Option 1: recognize that you're going to have to wait for that to clear up.
Option 2: make an ass of yourself trying to free your car. Call the police. Argue with the fire department while they're busy fighting a fire. Yell at the delivery truck for having the audacity to stall out next to your car. Sit on the hood of your car like a maniac, waiting for the people who parked you in to show up so you can put curses on their families. Conclude that God hates you.
In other words, you can do the most or do the least and the outcome won't change much (except when you do the most you make a total ass of yourself).

Oh look, a good example of what I’m talking about.
What I just described is the energy of a yod, which is when the sky seems to conspire against you. It's not a common aspect but it's also not that rare. The ingredients are two planets sextiling each other (60° angle) that are both at a 150° angle to a third planet or point. So if you have a sextile aspect in your birth chart, you experience temporary yods at least several times a year. I had one yesterday where two planets in the sky sextiled each other while both in 150° aspect to my Mercury, and I found that I had no good options for something I was trying to do. It cleared up in hours, but for the moment, I was blocked and I knew it. I asked myself if I wanted to look like an asshole and decided against it. I also had an active yod last week in which I was made to do things on behalf of someone else very much against my will (nothing unethical, just terribly annoying stuff that would make you shudder).
If you want to hear me talk more about yods, I did a video on Drake a couple of weeks ago, and said there was "someone else" with his same rising degree who I "might talk about later." I wanted to see whether the other person's yod situation was obvious, and guess what: it's now super obvious. That person is 45, our orange former and wannabe future dictator. Just apply the same stuff I said about Drake to 45. Drake was smart enough to quit fighting while he was behind and take the L. (I continue to hate talking about politics but I don't think it's a mystery to anyone what I'm referring to here.)
The point of a yod is to get YOU to change. They usually make you want to rail against circumstances and insist that everything and everyone else change to suit you, but it's actually the other way around. The sky sets it up so you have no choice but to deal with yourself. If you don't do that, you look like an asshole, flailing about and grasping at straws. It feels like a conspiracy, but it's a yod. Yods are called "Finger of God" aspects, where it seems like God himself is poking you in the head.
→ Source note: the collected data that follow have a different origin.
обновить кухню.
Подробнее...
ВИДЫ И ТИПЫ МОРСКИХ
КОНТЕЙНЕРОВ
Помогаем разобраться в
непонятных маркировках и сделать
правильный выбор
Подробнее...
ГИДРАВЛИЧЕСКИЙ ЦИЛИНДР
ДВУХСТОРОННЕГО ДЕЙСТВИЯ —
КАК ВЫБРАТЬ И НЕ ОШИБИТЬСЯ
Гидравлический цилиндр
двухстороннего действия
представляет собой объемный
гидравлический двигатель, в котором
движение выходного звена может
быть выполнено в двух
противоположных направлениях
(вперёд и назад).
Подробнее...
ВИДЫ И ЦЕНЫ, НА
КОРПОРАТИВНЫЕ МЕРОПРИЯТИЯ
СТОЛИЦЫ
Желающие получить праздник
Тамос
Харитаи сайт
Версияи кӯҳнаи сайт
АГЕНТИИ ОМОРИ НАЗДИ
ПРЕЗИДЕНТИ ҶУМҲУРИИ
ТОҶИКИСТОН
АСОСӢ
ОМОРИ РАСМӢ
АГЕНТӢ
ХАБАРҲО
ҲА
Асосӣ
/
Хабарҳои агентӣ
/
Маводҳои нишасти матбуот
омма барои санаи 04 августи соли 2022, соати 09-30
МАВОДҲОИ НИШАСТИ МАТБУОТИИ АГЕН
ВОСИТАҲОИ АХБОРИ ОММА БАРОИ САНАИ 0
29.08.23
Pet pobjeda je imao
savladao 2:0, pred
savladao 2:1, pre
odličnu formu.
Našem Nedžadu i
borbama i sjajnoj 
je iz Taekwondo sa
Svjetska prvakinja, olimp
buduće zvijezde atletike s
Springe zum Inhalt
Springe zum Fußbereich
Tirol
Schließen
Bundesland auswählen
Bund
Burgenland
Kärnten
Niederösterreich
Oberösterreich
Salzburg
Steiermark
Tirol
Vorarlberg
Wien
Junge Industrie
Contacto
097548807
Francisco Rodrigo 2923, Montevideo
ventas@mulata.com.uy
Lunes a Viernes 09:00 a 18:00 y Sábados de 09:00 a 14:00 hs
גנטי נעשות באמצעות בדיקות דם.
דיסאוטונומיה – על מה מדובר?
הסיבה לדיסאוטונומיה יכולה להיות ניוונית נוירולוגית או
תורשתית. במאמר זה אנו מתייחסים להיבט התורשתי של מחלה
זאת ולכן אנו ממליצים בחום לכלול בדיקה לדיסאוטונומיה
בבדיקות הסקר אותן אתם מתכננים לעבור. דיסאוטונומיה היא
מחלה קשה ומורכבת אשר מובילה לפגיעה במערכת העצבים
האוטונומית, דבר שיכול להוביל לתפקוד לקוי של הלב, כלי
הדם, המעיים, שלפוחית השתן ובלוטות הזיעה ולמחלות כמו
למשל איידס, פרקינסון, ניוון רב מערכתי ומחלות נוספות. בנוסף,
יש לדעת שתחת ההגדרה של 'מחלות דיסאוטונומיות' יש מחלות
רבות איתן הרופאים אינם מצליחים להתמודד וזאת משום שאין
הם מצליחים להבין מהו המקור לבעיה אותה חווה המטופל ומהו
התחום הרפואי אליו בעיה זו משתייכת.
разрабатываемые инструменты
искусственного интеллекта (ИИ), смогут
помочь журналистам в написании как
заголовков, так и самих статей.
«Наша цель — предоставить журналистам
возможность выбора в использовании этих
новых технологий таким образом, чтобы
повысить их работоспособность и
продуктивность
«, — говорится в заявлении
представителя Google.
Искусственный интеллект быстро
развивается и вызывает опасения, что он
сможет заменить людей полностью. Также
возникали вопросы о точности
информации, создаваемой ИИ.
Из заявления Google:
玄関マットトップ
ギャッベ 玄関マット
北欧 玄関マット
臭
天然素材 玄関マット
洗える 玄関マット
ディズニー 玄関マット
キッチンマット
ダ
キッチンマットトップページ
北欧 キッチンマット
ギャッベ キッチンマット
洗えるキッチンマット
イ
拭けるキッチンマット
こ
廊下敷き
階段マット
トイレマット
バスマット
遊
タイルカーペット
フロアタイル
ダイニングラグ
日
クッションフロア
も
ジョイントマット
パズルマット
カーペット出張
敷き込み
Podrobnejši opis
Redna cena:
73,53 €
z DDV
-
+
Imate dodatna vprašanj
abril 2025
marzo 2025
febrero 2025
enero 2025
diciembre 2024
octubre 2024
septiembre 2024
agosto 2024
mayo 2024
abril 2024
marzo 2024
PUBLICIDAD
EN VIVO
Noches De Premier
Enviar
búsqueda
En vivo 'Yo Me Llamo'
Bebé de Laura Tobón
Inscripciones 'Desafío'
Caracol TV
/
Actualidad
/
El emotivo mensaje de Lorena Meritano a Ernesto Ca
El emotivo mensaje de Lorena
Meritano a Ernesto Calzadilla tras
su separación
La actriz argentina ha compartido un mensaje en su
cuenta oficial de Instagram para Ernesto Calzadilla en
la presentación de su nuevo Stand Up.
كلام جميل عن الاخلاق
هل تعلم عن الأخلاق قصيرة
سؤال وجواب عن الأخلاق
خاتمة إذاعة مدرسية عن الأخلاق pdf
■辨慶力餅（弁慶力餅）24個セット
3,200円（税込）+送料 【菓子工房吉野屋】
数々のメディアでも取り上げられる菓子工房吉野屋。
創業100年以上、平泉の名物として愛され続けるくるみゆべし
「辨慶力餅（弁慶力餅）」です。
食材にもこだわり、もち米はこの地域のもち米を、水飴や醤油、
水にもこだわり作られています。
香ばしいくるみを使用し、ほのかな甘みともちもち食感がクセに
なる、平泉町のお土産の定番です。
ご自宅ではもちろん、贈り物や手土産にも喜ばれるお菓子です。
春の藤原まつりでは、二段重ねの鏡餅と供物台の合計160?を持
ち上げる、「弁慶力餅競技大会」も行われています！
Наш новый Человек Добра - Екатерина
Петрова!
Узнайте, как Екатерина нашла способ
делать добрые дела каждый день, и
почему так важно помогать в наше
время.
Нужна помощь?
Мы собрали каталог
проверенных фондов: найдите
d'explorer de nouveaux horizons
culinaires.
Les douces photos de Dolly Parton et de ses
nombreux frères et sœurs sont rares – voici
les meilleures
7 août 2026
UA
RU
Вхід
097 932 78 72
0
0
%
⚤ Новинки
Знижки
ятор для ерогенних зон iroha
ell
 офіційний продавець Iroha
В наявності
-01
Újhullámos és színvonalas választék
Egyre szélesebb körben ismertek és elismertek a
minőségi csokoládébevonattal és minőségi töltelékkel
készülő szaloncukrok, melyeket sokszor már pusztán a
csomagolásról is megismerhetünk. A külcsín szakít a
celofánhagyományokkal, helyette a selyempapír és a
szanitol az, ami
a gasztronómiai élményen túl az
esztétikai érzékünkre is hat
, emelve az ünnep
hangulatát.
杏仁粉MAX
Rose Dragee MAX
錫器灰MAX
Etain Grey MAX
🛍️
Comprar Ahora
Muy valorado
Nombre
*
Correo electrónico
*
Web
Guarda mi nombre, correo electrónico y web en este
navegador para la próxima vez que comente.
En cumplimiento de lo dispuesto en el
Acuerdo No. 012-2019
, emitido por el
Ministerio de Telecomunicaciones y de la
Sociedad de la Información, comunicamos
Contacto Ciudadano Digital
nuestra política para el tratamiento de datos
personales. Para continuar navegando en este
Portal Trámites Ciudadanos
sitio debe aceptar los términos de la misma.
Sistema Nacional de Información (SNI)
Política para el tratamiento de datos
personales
The reason I learned astrology in the first place actually came a from a progressed yod in my chart, which was an aspect that was more than a year of me living in comical nonsense, where every clever attempt I tried to get myself out of the mess I was in just made me look like more of an idiot. Eventually I gave up and started learning about energy and how it worked. It sounds fatalistic to say that you can't fight prevailing energy when it's stacked against you, and I don't think it's 100% true, either. It's taught me to be very strategic about the battles I choose. In the case of yods, you have to sit with yourself until they clear up. No one wants to do that. But most people do not like making asses of themselves either.
Yods aren't a "no." They are a "don't move right now." To go back to my original car metaphor, I suppose there's a third option of attempting to free your car by brute force. Think about what your car would look like at the conclusion of attempting to get free from two cars, a delivery truck, and a fire engine. You'd end up thinking to yourself "did I really need to go somewhere THAT badly?" thousands of dollars in damage later. "What is it about me that needed to win that battle that badly?" That's the real question. Feel me?